■ Written task ■
Your response should consist of every record, exactly as given.

■ Exercise data ■
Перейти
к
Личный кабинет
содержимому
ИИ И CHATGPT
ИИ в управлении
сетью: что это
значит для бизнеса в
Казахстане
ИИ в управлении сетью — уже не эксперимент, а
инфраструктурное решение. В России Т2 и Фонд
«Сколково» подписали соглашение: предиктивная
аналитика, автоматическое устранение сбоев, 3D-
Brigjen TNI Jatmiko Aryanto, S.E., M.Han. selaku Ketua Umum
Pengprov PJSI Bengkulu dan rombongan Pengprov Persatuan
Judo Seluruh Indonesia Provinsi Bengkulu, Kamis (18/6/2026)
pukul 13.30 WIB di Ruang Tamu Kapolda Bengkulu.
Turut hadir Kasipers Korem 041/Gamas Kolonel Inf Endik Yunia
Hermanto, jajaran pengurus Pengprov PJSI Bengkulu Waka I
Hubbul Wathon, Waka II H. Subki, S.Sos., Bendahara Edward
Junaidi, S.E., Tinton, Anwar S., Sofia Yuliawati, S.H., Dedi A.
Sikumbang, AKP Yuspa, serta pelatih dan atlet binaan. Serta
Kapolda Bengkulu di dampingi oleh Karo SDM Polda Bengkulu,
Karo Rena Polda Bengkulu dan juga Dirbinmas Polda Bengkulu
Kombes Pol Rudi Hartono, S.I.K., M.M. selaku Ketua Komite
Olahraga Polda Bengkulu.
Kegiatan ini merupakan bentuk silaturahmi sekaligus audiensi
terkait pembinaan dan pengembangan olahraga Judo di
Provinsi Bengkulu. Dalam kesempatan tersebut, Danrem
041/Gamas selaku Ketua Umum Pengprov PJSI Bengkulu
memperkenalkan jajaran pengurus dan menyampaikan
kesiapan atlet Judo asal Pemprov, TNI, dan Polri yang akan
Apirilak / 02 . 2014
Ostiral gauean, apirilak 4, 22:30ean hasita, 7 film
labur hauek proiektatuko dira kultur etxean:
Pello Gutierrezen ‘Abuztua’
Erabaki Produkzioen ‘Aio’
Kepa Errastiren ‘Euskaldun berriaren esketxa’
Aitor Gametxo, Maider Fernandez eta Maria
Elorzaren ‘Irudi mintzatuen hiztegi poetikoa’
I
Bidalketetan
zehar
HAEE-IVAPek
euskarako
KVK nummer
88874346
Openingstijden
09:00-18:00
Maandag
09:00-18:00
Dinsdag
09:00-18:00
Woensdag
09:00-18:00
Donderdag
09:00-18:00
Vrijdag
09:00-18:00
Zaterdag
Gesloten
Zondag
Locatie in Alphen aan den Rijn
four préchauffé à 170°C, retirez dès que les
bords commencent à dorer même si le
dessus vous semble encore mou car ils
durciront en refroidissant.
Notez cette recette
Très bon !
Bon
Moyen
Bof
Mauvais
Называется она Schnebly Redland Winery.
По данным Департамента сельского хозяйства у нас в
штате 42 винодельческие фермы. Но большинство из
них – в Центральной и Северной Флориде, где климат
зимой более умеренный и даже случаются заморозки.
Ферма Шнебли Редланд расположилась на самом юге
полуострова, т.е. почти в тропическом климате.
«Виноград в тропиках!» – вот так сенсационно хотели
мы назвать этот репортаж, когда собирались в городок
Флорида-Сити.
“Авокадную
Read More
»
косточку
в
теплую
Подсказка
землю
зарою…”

■ Exercise solution ■
Перейти
к
Личный кабинет
содержимому
ИИ И CHATGPT
ИИ в управлении
сетью: что это
значит для бизнеса в
Казахстане
ИИ в управлении сетью — уже не эксперимент, а
инфраструктурное решение. В России Т2 и Фонд
«Сколково» подписали соглашение: предиктивная
аналитика, автоматическое устранение сбоев, 3D-
Brigjen TNI Jatmiko Aryanto, S.E., M.Han. selaku Ketua Umum
Pengprov PJSI Bengkulu dan rombongan Pengprov Persatuan
Judo Seluruh Indonesia Provinsi Bengkulu, Kamis (18/6/2026)
pukul 13.30 WIB di Ruang Tamu Kapolda Bengkulu.
Turut hadir Kasipers Korem 041/Gamas Kolonel Inf Endik Yunia
Hermanto, jajaran pengurus Pengprov PJSI Bengkulu Waka I
Hubbul Wathon, Waka II H. Subki, S.Sos., Bendahara Edward
Junaidi, S.E., Tinton, Anwar S., Sofia Yuliawati, S.H., Dedi A.
Sikumbang, AKP Yuspa, serta pelatih dan atlet binaan. Serta
Kapolda Bengkulu di dampingi oleh Karo SDM Polda Bengkulu,
Karo Rena Polda Bengkulu dan juga Dirbinmas Polda Bengkulu
Kombes Pol Rudi Hartono, S.I.K., M.M. selaku Ketua Komite
Olahraga Polda Bengkulu.
Kegiatan ini merupakan bentuk silaturahmi sekaligus audiensi
terkait pembinaan dan pengembangan olahraga Judo di
Provinsi Bengkulu. Dalam kesempatan tersebut, Danrem
041/Gamas selaku Ketua Umum Pengprov PJSI Bengkulu
memperkenalkan jajaran pengurus dan menyampaikan
kesiapan atlet Judo asal Pemprov, TNI, dan Polri yang akan
Apirilak / 02 . 2014
Ostiral gauean, apirilak 4, 22:30ean hasita, 7 film
labur hauek proiektatuko dira kultur etxean:
Pello Gutierrezen ‘Abuztua’
Erabaki Produkzioen ‘Aio’
Kepa Errastiren ‘Euskaldun berriaren esketxa’
Aitor Gametxo, Maider Fernandez eta Maria
Elorzaren ‘Irudi mintzatuen hiztegi poetikoa’
I
Bidalketetan
zehar
HAEE-IVAPek
euskarako
KVK nummer
88874346
Openingstijden
09:00-18:00
Maandag
09:00-18:00
Dinsdag
09:00-18:00
Woensdag
09:00-18:00
Donderdag
09:00-18:00
Vrijdag
09:00-18:00
Zaterdag
Gesloten
Zondag
Locatie in Alphen aan den Rijn
four préchauffé à 170°C, retirez dès que les
bords commencent à dorer même si le
dessus vous semble encore mou car ils
durciront en refroidissant.
Notez cette recette
Très bon !
Bon
Moyen
Bof
Mauvais
Называется она Schnebly Redland Winery.
По данным Департамента сельского хозяйства у нас в
штате 42 винодельческие фермы. Но большинство из
них – в Центральной и Северной Флориде, где климат
зимой более умеренный и даже случаются заморозки.
Ферма Шнебли Редланд расположилась на самом юге
полуострова, т.е. почти в тропическом климате.
«Виноград в тропиках!» – вот так сенсационно хотели
мы назвать этот репортаж, когда собирались в городок
Флорида-Сити.
“Авокадную
Read More
»
косточку
в
теплую
Подсказка
землю
зарою…”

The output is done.